Q: Do actors need to be compassionate?

Yes - and it’s not just compassion. It’s generosity. You have to give up your body and your way of thinking. So, in fact, you also surrender yourself and let that consciousness in. This is an extreme act of generosity the actor must perform.

Is the process you describe one that actors use in their performances you oversee?

Yes – they will make comments like, “I don’t get this person yet, I need to learn more.” Acting is not just about emotions. Emotions happen because you’re trying to do something. Emotions happen as you climb the mountain. Before you feel the pain of your muscles you have to keep walking up. You will cry because of the pain of climbing up the mountain. In this way, the emotion is a byproduct of the action. That’s what we teach our actors. Even the designers have to do the same intellectual research. They know what is needed to make that compassionate moment happen. Props and the colors they choose play into this.This was important for the Laramie Project. They asked themselves: how are we going to seat the audience so that this compassionate moment can happen? So the whole time they’re thinking as if they are the audience.

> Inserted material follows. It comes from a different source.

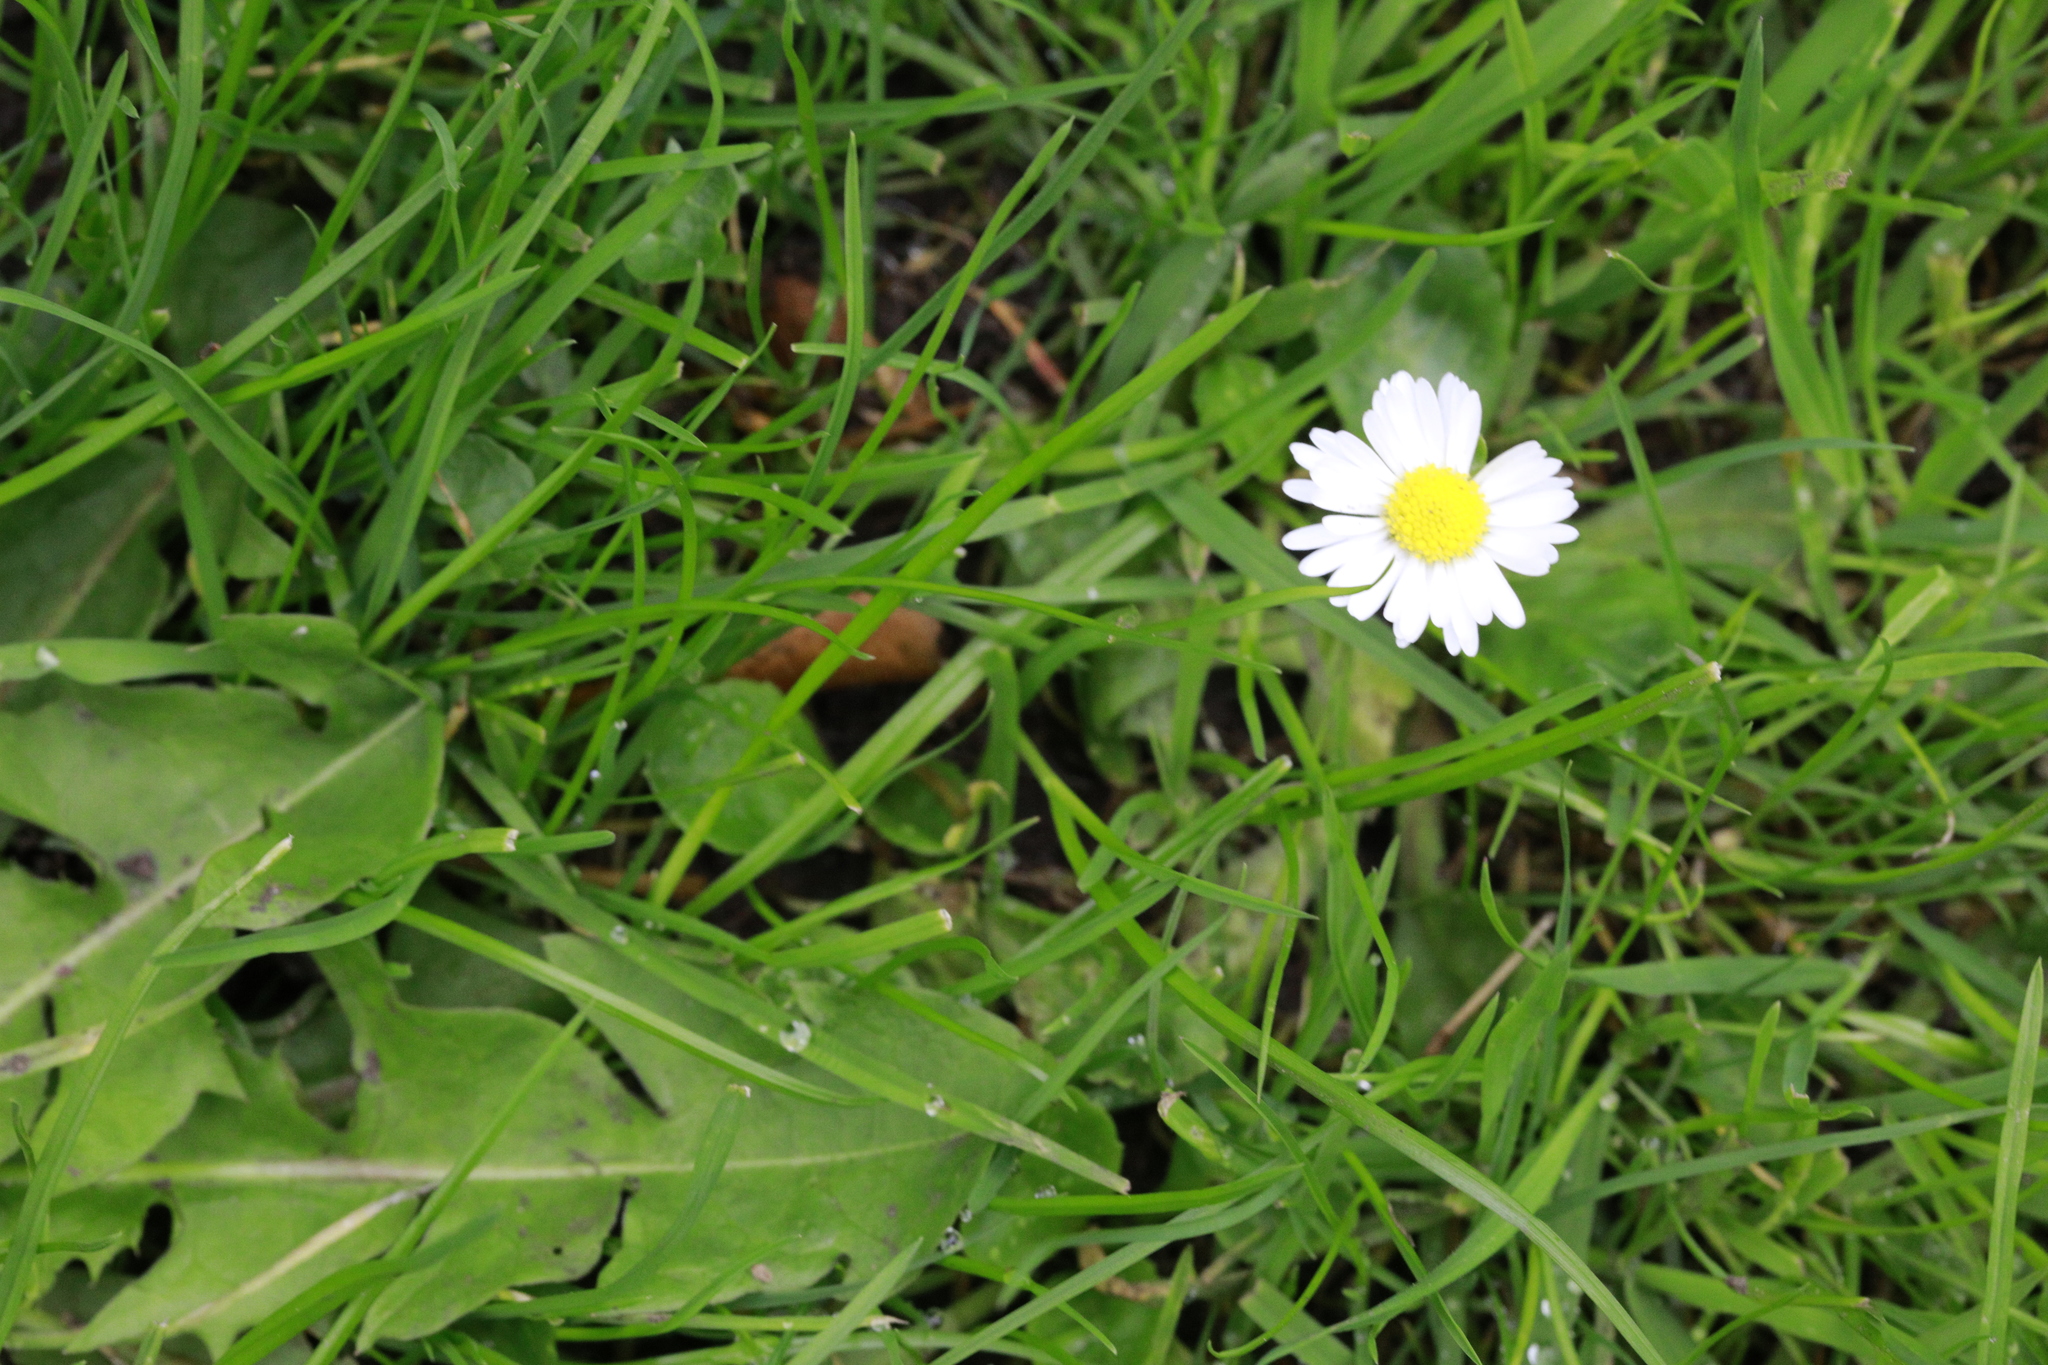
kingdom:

Q: Was that the reason audience members were seated on stage?

Yes, the audience, because of their perspective, knew what it was like to be on stage with the actors even if they were never going to be in a play.

Q: Does this process vary across different types of theater?

In theater of the oppressed, actors have to commune with the oppressed citizens to the point that those oppressed citizens do not tell their stories to the actors; instead, those people should be in the story telling their own story. They tell their story for the purpose of gaining compassion from the audience.

For some stories, it’s hard to imagine the experience of a character. In Brechtian theater of the oppressed, or theater geared towards social action, stories are told of the common man. This theater incorporates working class people. Compassion can be easier to incite in this form of theater. The audience should also be incited to some sort of social action, or at least engagement. Now, going to see the performing arts is more than an escape because feeling compassion is rooted in deep empathy leading to a desire to do something. That is the key to compassion in how I teach.